§ **TEXTE PRÉSENTÉ**:

>>

Cette cour avait paru hésiter à mettre Compte en accusation. On lit en effet, dans l'arrêt de renvoi, le considérant suivant:

«Considérant qu'on serait tenté de croire à la démence du prévenu; que l'esprit est ramené souvent à cette idée par les détails que renferme la procédure, mais qu'on se trouve arrêté par certains aveux de Jean Compte, desquels il résulte que sa femme lui paraissait depuis quelque temps légère, coquette, et peu disposée à payer sa tendresse de retour;

«Qu'il est donc possible d'attribuer à un violent accès de jalousie le double attentat dont le prévenu s'est rendu coupable, et qu'il convient de laisser aux débats de l'audience le soin de faire connaître la véritable situation mentale du prévenu, lorsqu'il enfonça le couteau dans la gorge de sa femme et dans le sein de son fils.»

Après les débats, qui furent de peu de durée, le président de la Cour posa deux questions aux jurés sur la culpabilité du prévenu. Sur la première question, les jurés répondirent: Non, Compte n'est pas coupable d'avoir volontairement donné la mort à son fils; sur la seconde: Oui, à la majorité de sept voix contre cinq, l'accusé est coupable d'une tentative d'homicide, manifestée par des actes extérieurs, suivie d'un commencement d'exécution, et qui n'aurait manqué son effet que par des circonstances indépendantes de sa volonté.

<<

§ **ENTRÉES FOURNIES**:
>>

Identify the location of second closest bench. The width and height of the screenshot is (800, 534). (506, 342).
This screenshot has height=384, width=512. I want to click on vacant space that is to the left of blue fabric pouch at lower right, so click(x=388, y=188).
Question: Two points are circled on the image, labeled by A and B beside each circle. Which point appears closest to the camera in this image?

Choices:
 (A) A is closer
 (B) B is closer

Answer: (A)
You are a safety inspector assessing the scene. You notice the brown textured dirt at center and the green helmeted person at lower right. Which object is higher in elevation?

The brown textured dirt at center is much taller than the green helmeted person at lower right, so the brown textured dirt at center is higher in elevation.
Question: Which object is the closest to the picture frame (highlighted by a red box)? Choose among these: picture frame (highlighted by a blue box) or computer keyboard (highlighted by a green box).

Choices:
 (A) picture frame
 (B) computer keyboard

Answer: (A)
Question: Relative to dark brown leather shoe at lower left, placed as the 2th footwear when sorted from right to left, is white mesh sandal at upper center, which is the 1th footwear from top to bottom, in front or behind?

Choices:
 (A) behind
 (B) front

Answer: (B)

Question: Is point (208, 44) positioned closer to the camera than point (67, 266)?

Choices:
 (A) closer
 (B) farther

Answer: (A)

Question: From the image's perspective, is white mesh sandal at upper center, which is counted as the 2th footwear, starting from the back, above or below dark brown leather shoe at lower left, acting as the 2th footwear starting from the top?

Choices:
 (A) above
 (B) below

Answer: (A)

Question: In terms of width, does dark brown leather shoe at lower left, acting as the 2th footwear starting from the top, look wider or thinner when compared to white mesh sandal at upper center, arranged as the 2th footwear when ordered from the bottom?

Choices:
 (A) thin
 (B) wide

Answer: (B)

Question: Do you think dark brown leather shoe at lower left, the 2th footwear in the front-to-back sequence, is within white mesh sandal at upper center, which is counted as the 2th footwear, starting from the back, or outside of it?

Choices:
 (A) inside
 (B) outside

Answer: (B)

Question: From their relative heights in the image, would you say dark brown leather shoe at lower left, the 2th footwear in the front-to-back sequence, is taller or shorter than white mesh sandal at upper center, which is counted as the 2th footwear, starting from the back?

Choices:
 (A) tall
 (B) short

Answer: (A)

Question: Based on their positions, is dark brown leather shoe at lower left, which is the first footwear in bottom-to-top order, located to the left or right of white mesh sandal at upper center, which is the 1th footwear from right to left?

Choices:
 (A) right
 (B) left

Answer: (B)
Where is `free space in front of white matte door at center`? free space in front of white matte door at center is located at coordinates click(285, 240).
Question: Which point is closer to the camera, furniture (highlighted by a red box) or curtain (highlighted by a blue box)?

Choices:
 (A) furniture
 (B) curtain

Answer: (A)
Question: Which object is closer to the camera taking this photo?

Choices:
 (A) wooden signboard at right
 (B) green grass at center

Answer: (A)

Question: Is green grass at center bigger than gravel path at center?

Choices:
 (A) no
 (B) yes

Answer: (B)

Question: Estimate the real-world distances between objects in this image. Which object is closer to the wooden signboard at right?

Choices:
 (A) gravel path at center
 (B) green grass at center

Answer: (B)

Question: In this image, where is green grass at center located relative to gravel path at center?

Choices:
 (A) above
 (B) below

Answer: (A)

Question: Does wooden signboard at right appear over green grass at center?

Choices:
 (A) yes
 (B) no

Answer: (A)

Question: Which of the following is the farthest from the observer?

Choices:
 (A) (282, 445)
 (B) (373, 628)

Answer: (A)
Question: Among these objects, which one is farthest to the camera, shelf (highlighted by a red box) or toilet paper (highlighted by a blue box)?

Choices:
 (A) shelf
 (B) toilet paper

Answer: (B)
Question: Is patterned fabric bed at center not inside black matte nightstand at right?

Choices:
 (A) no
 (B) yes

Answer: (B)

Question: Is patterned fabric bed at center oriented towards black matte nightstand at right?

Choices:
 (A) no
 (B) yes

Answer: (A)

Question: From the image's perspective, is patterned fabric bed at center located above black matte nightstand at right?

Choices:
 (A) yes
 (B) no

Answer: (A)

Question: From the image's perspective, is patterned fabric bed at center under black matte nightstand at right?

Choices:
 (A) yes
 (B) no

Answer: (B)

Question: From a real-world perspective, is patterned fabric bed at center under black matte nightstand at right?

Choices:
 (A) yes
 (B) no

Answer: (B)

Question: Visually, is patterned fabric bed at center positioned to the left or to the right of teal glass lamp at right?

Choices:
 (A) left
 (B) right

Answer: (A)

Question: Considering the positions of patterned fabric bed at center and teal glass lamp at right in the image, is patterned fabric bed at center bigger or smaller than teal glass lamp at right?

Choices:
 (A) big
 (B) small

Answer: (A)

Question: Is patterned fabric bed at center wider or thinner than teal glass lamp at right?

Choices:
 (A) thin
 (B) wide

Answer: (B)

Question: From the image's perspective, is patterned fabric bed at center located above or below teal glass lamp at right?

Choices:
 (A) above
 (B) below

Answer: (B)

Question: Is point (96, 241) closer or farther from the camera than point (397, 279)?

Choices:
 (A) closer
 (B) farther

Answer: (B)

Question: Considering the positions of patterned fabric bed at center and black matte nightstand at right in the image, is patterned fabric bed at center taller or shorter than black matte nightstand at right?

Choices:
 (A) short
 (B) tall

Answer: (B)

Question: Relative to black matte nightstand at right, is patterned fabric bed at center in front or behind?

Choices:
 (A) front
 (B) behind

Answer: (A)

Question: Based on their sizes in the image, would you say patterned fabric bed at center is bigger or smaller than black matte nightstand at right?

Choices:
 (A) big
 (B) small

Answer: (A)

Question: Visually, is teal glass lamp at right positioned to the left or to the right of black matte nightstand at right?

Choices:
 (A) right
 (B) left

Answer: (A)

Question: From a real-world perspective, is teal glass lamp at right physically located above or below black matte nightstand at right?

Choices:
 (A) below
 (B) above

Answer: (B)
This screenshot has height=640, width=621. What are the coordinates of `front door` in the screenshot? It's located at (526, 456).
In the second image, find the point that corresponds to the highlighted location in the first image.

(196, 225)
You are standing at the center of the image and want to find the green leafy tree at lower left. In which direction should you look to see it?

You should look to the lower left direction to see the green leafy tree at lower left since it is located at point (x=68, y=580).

<<

§ **TRAVAIL DEMANDÉ**:
Reproduisez, dans le texte sur le procès de Jean Compte, le passage qui va de « Après les débats, qui » jusqu'à « de sa volonté. ».

§ **RÉPONSE CI-DESSOUS**:
Après les débats, qui furent de peu de durée, le président de la Cour posa deux questions aux jurés sur la culpabilité du prévenu. Sur la première question, les jurés répondirent: Non, Compte n'est pas coupable d'avoir volontairement donné la mort à son fils; sur la seconde: Oui, à la majorité de sept voix contre cinq, l'accusé est coupable d'une tentative d'homicide, manifestée par des actes extérieurs, suivie d'un commencement d'exécution, et qui n'aurait manqué son effet que par des circonstances indépendantes de sa volonté.